**** Kaynak metin ****

Genel olarak 'Yerli halklar' diye tanımlanan, doğayla iç içe yaşayan toplumlar dünya nüfusunun artık yüzde 5'ten azını oluşturuyor ama gezegenimizin biyolojik çeşitliliğinin yüzde 80'ine katkıda bulunuyor ya da bizzat koruyorlar.
Genellikle iklim değişikliğinden en çok etkilenen toplumlar olan yerli halklar aynı zamanda doğal kaynakları verimli ve sürdürülebilir kullanmak ve iklime uyum sağlamak konusunda binlerce yıllık bir deneyime sahip.
Birleşmiş Milletler iklim değişikliği masasından doktor Koko Warner, yerli halkların küresel ısınmayla mücadeleye katkılarının hayati önem taşıdığını söylüyor.
"İnsanlar olarak hep birlikte değer sistemlerimizi birleştirip, karıştırıp, büyüteceğimiz ve doğa açısından pozitif bir güç oluşturacak yeni pratikler geliştireceğimiz bir gelecek senaryosu umuyorum" diyor.
Peki yerli halkların içinde yaşadıkları çevreye uyumla ilgili bilgi birikimi nereden geliyor ve gerçekten işe yarıyor mu?
Gezegenimiz 50. Dünya Günü'nü kutlarken bu çevre mücadelesi öncüsü toplumlardan beşini biraz daha yakından tanıtmak istedik.
Afrika'nın yarı kurak Sahil bölgesi, kullanılan çok eski tarım teknikleri sayesinde yeniden canlanıyor.
Tarihi bir tarım tekniği olan Zai, Burkina Faso'da 1980'lerden itibaren yeniden daha geniş alanlarda uygulanmaya başlandı.
Bu teknikte, toprakta küçük çukurlar açılıyor, yağmur mevsiminden önce bu çukurlar humuslu toprak, gübre ve tohumlarla dolduruluyor.

****

— Görev 1 —
Kaynak metne göre yerli halklar gezegenin biyolojik çeşitliliğinin yüzde kaçına katkıda bulunuyor ya da onu bizzat koruyor?

**** Sağlanan veriler ****

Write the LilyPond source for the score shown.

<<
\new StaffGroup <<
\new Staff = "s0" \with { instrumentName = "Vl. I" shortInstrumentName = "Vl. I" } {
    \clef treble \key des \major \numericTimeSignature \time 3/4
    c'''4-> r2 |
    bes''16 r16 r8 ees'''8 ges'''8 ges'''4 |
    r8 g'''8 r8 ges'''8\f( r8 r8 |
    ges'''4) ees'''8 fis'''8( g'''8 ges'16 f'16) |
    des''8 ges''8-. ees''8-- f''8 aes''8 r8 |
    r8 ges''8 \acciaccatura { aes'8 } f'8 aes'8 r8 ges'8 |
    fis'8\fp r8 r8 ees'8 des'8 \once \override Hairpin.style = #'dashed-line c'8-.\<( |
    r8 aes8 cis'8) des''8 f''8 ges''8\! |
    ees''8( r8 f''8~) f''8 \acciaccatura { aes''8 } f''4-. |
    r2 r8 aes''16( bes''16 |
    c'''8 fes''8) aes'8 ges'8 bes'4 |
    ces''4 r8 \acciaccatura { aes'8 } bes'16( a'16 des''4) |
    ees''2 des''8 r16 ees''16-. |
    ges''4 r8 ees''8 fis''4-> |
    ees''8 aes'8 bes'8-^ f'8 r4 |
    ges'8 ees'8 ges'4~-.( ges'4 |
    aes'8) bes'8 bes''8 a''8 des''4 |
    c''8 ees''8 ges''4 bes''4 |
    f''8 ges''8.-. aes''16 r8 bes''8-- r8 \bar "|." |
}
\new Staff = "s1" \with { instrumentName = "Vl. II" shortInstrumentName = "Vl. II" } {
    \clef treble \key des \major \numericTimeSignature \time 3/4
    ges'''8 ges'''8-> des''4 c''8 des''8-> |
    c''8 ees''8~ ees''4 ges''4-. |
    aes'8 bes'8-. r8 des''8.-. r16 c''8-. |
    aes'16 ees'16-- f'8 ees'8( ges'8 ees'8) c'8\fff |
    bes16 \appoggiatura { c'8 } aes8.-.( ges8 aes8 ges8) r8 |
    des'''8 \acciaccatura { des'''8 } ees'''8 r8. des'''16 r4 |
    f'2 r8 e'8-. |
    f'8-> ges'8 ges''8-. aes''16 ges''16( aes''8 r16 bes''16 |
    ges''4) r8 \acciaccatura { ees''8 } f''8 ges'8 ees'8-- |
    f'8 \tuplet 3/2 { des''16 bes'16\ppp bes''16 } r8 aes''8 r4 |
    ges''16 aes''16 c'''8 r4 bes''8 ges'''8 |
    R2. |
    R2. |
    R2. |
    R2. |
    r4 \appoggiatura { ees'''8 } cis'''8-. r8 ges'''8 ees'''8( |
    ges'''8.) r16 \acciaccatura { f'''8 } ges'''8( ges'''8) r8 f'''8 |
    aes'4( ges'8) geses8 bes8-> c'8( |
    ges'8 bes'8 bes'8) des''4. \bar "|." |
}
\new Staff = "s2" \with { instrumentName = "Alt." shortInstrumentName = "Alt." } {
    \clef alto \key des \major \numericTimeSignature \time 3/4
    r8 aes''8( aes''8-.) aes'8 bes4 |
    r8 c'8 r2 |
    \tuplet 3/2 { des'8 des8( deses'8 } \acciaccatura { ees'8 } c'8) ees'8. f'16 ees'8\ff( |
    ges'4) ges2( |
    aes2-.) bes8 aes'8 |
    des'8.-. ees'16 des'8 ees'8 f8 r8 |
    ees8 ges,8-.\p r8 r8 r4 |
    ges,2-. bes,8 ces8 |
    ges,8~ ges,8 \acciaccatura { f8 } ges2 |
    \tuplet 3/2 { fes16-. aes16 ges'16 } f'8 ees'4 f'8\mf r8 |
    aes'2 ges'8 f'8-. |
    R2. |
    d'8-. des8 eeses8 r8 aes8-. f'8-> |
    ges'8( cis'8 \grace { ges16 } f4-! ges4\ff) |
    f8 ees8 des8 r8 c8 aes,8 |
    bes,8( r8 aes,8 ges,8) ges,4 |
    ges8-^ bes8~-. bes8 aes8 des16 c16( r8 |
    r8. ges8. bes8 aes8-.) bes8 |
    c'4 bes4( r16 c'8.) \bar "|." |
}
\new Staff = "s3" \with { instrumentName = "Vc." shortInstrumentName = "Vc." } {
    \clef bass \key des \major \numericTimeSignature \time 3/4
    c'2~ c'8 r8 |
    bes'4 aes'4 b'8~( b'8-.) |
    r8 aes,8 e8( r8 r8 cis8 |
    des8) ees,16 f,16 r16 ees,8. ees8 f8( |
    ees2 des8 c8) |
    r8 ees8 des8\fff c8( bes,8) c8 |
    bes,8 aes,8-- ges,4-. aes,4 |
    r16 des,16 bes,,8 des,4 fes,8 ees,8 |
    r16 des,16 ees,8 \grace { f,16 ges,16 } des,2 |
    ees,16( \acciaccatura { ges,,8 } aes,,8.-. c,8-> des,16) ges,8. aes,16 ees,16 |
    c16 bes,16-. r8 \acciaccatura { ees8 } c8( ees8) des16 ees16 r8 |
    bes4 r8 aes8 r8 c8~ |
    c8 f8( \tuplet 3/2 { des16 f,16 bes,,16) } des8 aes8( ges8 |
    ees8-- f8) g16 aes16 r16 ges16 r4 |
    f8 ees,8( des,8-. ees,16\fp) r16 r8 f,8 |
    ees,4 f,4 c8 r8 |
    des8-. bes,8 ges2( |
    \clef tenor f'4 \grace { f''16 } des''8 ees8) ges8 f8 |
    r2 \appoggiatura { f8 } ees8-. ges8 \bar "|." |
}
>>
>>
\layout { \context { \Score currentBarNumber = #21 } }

****

— Görev 2 —
Girdilerde "tuplet" dizesini içeren her satırı listele.

— Yazılı yanıt 1 —
Yüzde 80'ine.

— Yazılı yanıt 2 —
    f'8 \tuplet 3/2 { des''16 bes'16\ppp bes''16 } r8 aes''8 r4 |
    \tuplet 3/2 { des'8 des8( deses'8 } \acciaccatura { ees'8 } c'8) ees'8. f'16 ees'8\ff( |
    \tuplet 3/2 { fes16-. aes16 ges'16 } f'8 ees'4 f'8\mf r8 |
    c8 f8( \tuplet 3/2 { des16 f,16 bes,,16) } des8 aes8( ges8 |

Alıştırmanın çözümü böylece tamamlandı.